There should be two clusterroles and one role. When I adjusted the roles for the controller, I decided to limit secrets and job creation to the namespace of the controller.

https://github.com/rancher/system-upgrade-controller/blob/4a643535e6ea8f67ac00961ed1d242fce16ce748/manifests/clusterrole.yaml#L53-L79

Maybe this was too restrictive. I just double checked my setup, the controller is functional here with these roles.
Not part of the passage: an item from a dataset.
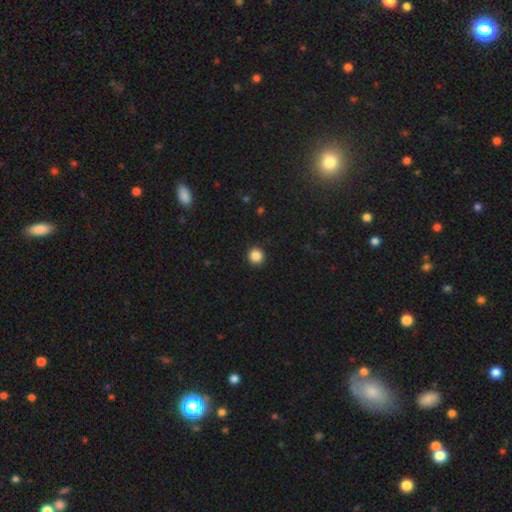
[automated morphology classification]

The reason I asked for its existence is that it might be related to object ordering: https://github.com/rancher/system-upgrade-controller/pull/296

StefanSa commented 4 months ago

Here there are only clusterroles and no role

StefanSa commented 4 months ago

watch missing also on secret

Failed to watch *v1.Secret: unknown (get secrets.meta.k8s.io)
SISheogorath commented 4 months ago

If you apply the release manifest a second time (now that the namespace exists), does it fix the issue?

StefanSa commented 4 months ago

all objects unchanged.

kubectl apply -f https://raw.githubusercontent.com/rancher/system-upgrade-controller/v0.13.4/manifests/system-upgrade-controller.yaml
namespace/system-upgrade unchanged
serviceaccount/system-upgrade unchanged
configmap/default-controller-env unchanged
deployment.apps/system-upgrade-controller unchanged
SISheogorath commented 4 months ago

If you use the manifests directory from the tag in the git repository, you have to apply all manifests.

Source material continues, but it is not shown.